## The task
Beginning with the line that contains "text: должен ->" and ending with the last line of the records, write out each line exactly and omit the pictures.

=== Begin Enclosure ===

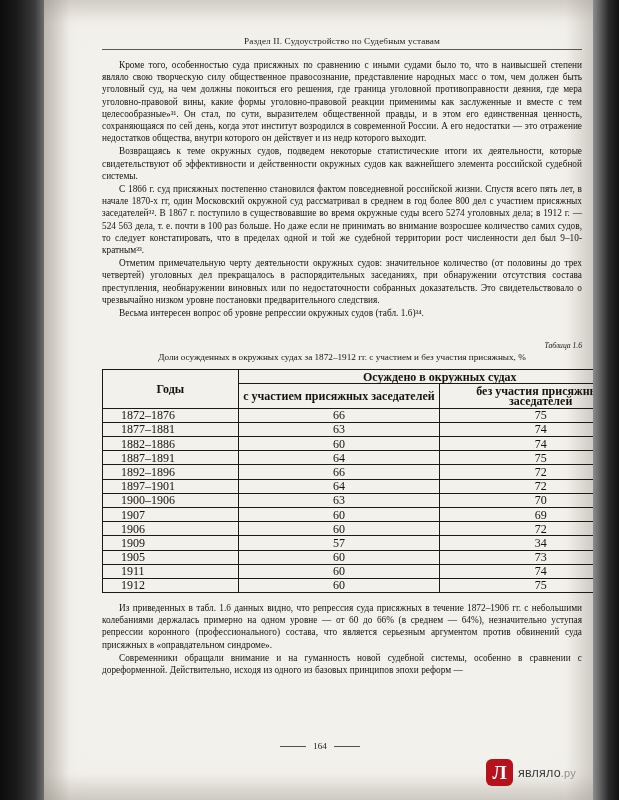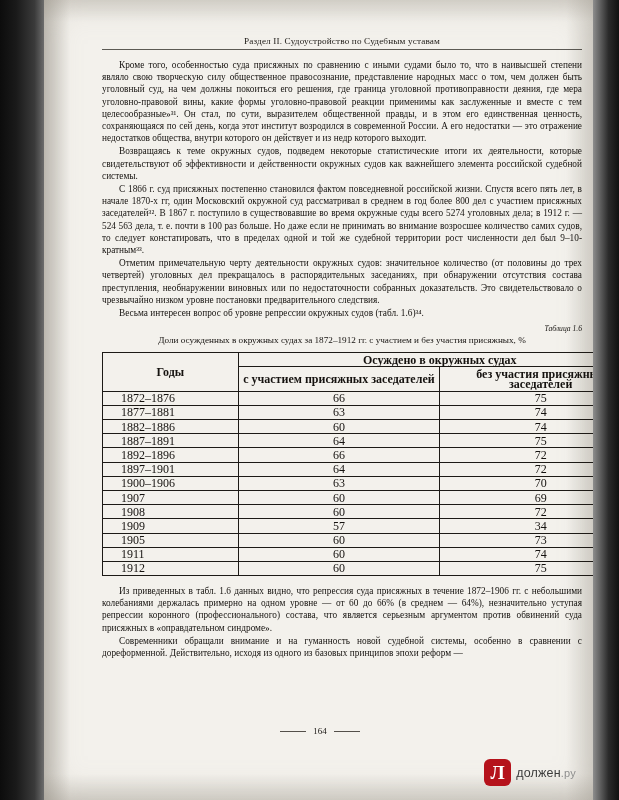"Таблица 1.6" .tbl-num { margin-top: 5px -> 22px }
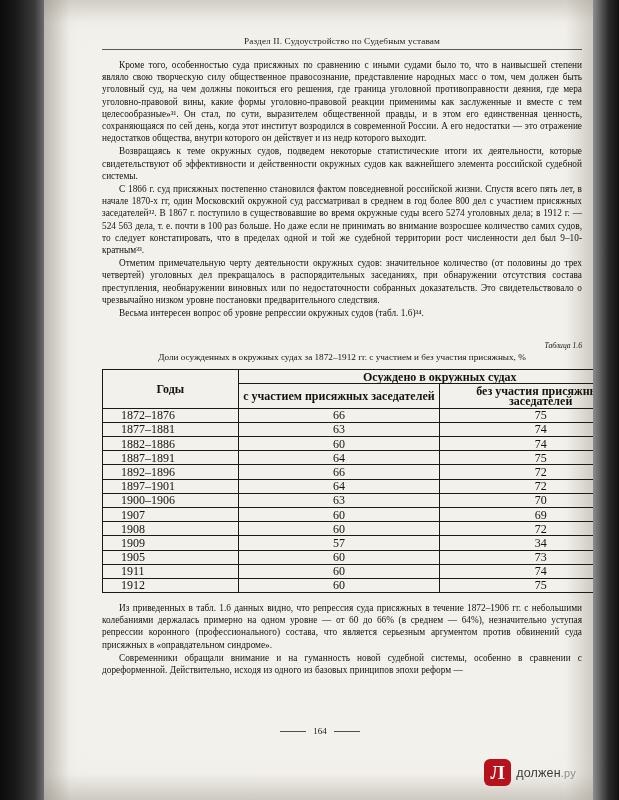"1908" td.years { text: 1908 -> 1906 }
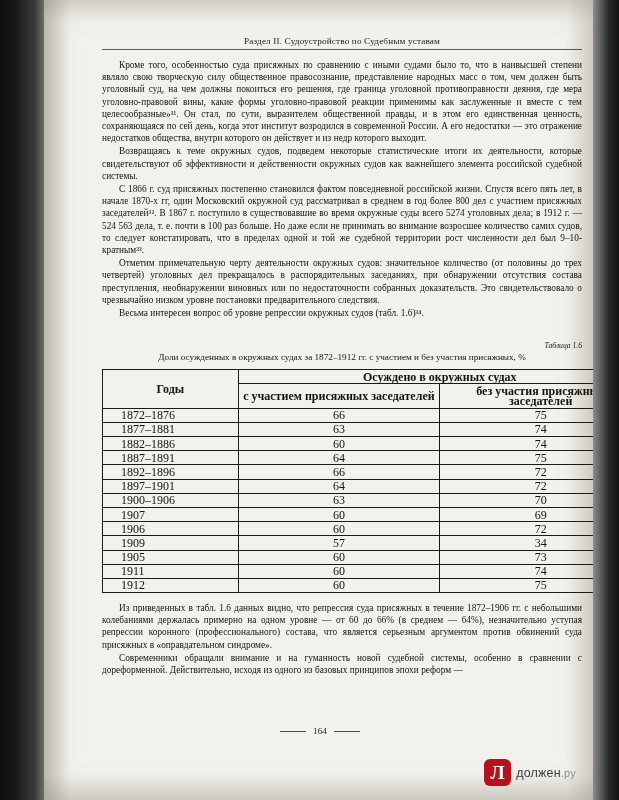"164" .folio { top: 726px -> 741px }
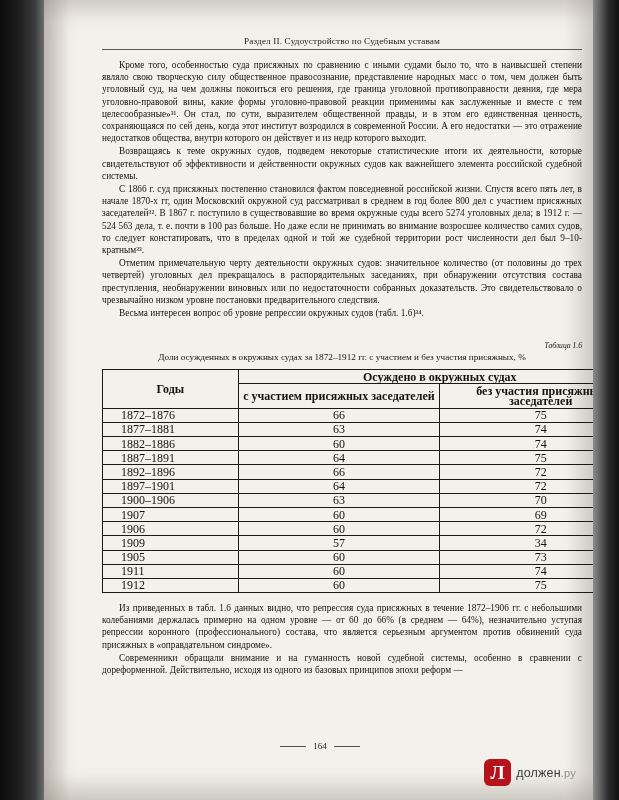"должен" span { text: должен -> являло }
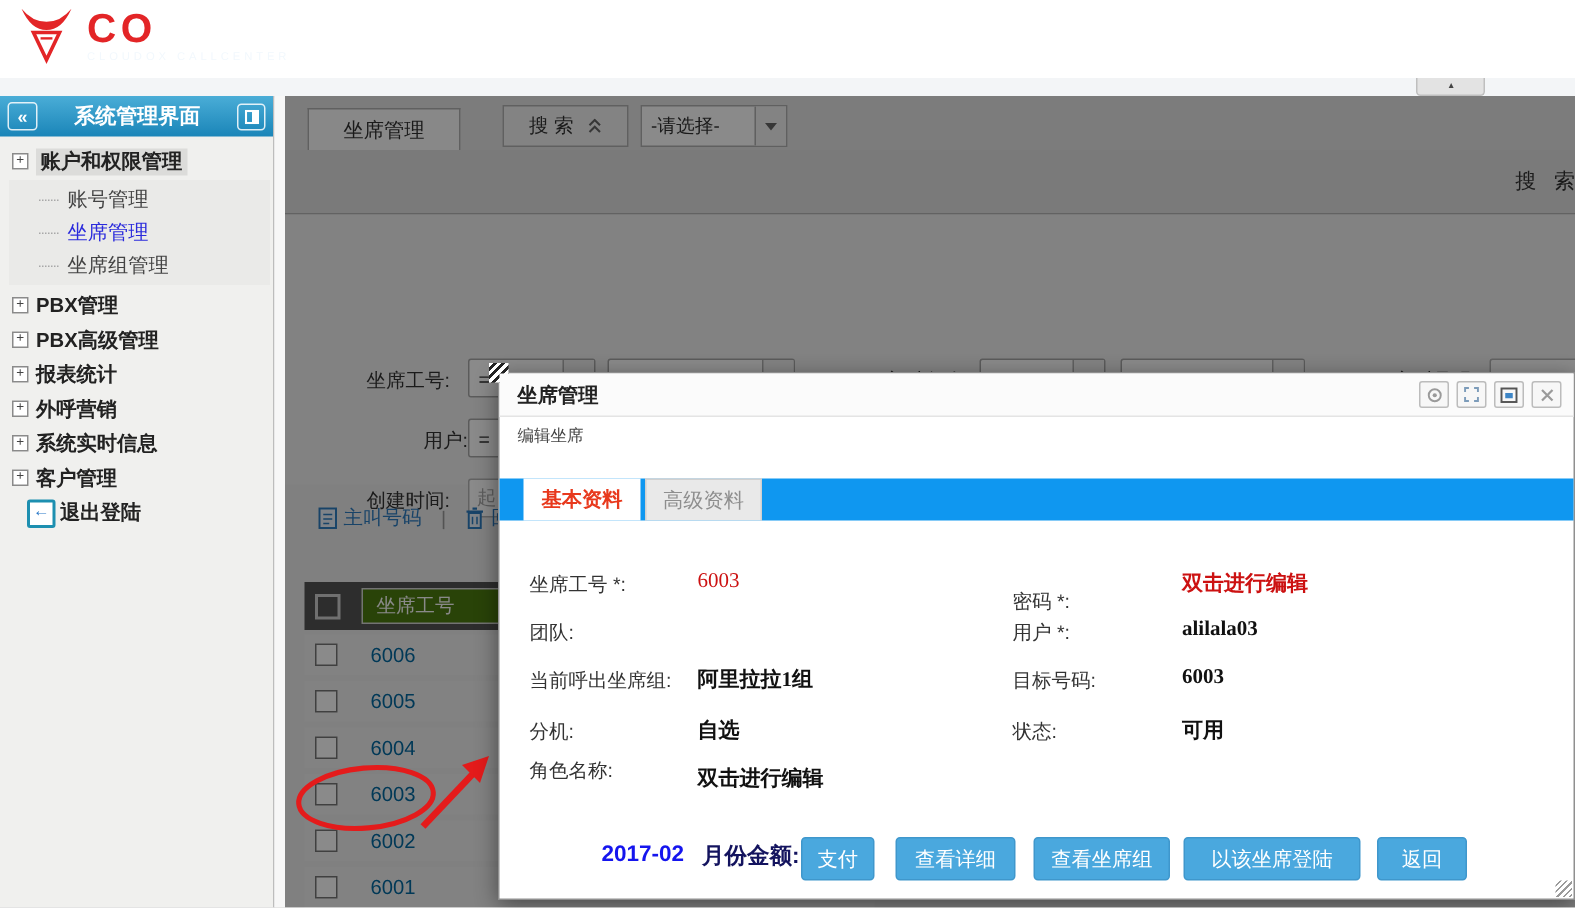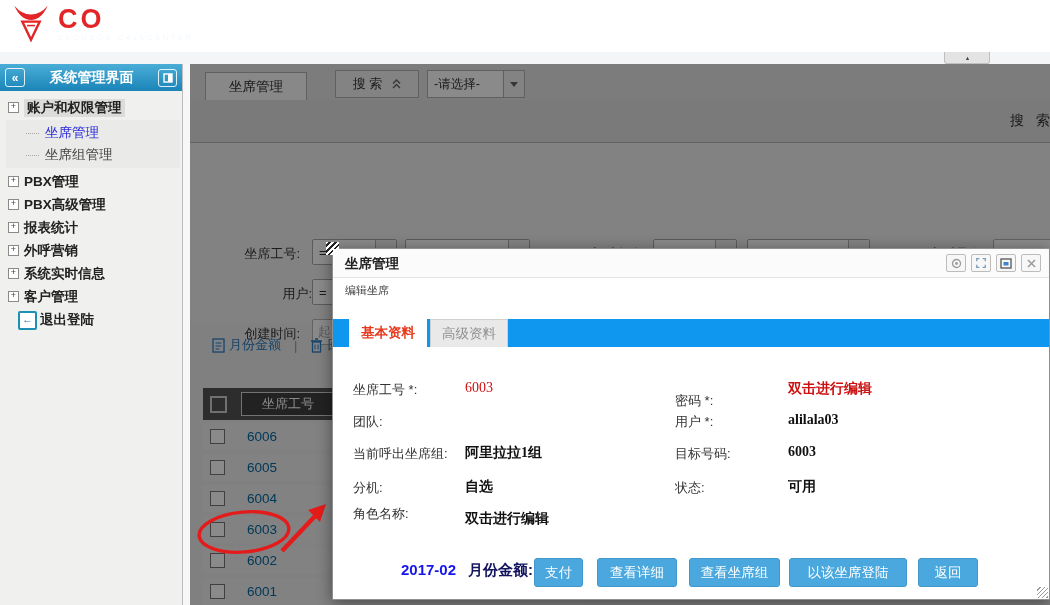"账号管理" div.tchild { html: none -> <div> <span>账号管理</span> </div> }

=== End Enclosure ===

## Output of the exercise
"должен" span { text: должен -> являло }
"账号管理" div.tchild { html: none -> <div> <span>账号管理</span> </div> }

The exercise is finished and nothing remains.